La classe d’Auribeau n’avait rien à voir avec celle que nous avions connue à Saignon pendant la guerre. Bien que toutes les maisons du village et toutes les fermes fussent habitées, il y avait peu d’élèves. Pendant les deux ans que je passai à l’école d’Auribeau, je fus le seul garçon parmi sept filles. L’institutrice, que je revis bien plus tard, confierait un jour à quelqu’un : « Elles le faisaient toutes marcher. » Cependant, cela ne se passait pas trop mal. De temps à autre quelques heurts, quelques disputes, mais qui n’avaient jamais de graves conséquences.
Le midi, je regagnais la ferme pour le déjeuner, comme trois autres élèves. Seulement quatre des filles apportaient leur repas et le mangeaient chez des habitants du village.
L’institutrice de ma dernière année scolaire s’appelait Mme Clément. Grande et forte, toujours très douce, elle se mettait rarement en colère. Elle prenait le temps de bien nous expliquer et de nous conseiller sur la manière de faire les devoirs le plus rapidement possible. À sa retraite, elle s’est installée à Forcalquier, dans les Alpes de Haute-Provence. Je crois qu’elle était originaire de ce département. Nous nous sommes revus plusieurs fois, il y a quelques années, toujours avec plaisir. Elle m’appelait « mon grand » lorsqu’elle s’adressait à moi.

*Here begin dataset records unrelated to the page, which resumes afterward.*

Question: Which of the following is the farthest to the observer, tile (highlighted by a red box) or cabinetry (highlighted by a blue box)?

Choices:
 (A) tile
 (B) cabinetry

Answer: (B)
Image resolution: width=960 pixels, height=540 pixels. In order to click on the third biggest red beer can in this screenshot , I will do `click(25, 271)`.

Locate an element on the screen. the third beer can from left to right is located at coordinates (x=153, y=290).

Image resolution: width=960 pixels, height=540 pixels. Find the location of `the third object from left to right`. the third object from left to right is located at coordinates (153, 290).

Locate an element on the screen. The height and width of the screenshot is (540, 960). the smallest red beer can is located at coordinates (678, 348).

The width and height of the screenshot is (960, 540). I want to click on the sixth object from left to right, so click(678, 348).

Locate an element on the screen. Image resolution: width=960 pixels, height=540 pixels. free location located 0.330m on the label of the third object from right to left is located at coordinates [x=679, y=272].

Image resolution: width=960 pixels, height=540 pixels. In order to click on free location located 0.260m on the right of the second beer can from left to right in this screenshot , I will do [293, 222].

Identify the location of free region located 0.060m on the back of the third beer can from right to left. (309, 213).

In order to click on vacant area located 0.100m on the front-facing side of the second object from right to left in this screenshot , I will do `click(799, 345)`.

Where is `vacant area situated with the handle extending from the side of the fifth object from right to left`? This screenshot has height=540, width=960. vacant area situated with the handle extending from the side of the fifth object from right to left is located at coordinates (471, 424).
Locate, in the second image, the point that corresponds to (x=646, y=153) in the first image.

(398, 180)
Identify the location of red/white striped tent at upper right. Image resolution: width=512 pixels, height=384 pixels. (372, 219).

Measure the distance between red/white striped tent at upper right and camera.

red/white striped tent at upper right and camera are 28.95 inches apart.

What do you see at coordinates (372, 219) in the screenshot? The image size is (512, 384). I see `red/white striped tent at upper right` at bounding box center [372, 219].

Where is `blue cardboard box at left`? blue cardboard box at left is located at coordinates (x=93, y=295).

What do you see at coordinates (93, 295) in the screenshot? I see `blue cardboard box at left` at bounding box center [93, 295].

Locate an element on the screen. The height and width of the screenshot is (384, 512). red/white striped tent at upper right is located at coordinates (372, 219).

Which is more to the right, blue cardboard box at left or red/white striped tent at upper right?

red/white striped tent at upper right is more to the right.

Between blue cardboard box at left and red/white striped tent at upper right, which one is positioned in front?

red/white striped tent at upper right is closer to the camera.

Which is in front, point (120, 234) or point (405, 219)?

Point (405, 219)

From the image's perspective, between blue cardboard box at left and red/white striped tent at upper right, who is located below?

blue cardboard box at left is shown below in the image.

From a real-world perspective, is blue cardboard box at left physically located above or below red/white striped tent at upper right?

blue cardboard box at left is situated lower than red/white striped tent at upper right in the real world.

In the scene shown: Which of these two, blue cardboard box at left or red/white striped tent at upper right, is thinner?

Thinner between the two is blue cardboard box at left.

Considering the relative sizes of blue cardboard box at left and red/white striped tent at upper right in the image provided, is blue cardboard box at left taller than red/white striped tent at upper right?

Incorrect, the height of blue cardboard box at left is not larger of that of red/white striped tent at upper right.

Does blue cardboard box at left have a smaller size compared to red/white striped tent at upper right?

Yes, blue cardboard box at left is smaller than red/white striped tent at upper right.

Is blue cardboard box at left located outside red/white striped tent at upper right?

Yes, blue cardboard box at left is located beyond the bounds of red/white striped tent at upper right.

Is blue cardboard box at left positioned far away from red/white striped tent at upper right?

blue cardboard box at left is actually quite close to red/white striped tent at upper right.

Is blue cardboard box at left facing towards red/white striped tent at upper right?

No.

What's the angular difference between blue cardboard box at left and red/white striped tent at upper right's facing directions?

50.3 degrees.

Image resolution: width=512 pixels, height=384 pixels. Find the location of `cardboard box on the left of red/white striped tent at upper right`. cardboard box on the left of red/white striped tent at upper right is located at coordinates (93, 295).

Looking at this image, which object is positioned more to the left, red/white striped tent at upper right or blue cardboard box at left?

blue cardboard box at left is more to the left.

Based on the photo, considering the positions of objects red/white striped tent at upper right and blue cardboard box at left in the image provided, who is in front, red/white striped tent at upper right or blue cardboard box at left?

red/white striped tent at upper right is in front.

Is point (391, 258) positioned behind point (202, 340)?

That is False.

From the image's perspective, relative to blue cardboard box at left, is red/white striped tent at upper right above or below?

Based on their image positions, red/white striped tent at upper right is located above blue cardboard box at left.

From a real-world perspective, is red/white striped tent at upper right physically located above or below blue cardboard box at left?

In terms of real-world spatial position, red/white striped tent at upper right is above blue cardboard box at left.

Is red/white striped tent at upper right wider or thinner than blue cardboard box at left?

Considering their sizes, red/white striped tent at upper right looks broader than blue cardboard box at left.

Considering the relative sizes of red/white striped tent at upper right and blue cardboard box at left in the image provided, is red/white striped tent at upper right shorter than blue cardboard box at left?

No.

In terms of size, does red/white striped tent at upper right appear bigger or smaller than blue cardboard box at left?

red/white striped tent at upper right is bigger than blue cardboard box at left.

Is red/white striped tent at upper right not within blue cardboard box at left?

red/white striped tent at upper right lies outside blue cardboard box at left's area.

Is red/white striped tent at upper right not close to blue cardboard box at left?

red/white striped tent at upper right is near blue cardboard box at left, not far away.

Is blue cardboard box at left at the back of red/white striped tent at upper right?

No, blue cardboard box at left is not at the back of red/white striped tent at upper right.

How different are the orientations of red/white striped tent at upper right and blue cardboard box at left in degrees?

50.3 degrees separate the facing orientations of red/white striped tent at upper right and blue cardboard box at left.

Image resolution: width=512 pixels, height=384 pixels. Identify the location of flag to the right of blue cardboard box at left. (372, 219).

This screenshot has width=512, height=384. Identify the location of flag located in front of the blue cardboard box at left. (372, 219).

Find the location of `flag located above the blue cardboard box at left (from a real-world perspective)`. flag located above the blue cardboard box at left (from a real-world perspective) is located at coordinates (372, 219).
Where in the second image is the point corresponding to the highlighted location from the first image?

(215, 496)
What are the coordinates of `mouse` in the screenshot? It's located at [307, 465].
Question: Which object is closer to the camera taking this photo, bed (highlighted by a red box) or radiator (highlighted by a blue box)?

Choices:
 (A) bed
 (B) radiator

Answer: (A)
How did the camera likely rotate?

En 2001, à l’occasion du Téléthon organisé à Auribeau, j’ai essayé de la joindre pour qu’elle participe à cette manifestation et retrouve ses anciens élèves. Je les avais contactés, leur rappelant le petit journal de classe réalisé avec elle cinquante-trois ans plus tôt. Chaque élève s’était exprimé dans un ou plusieurs textes relatant un événement marquant de sa vie d’enfant, et les avait accompagnés de dessins. Nous les avons donc photocopiés, colorés ou peints à la main avec de l’aquarelle, comme les originaux, puis les avons édités. Tout ce travail était fait en famille, le soir après dîner. Toutes les feuilles ont été cousues pour former un petit livret, vendu au profit du Téléthon. J’aurais voulu la faire participer à cette journée, mais hélas, j’ai appris que Mme Clément souffrait d’une grave maladie, qu’elle avait perdu la mémoire et ne reconnaissait plus même ses proches. Cela m’a plongé dans une grande tristesse car je gardais d’elle un très bon souvenir.
Cinquante ans plus tard, la classe d’Auribeau devant la porte d’école. De gauche à droite, Marguerite Porachia, Annie Cattanéo, Denis Levrino, Annie Jaubert, Guy Jussian, Élise Levrino et Hélène Levrino.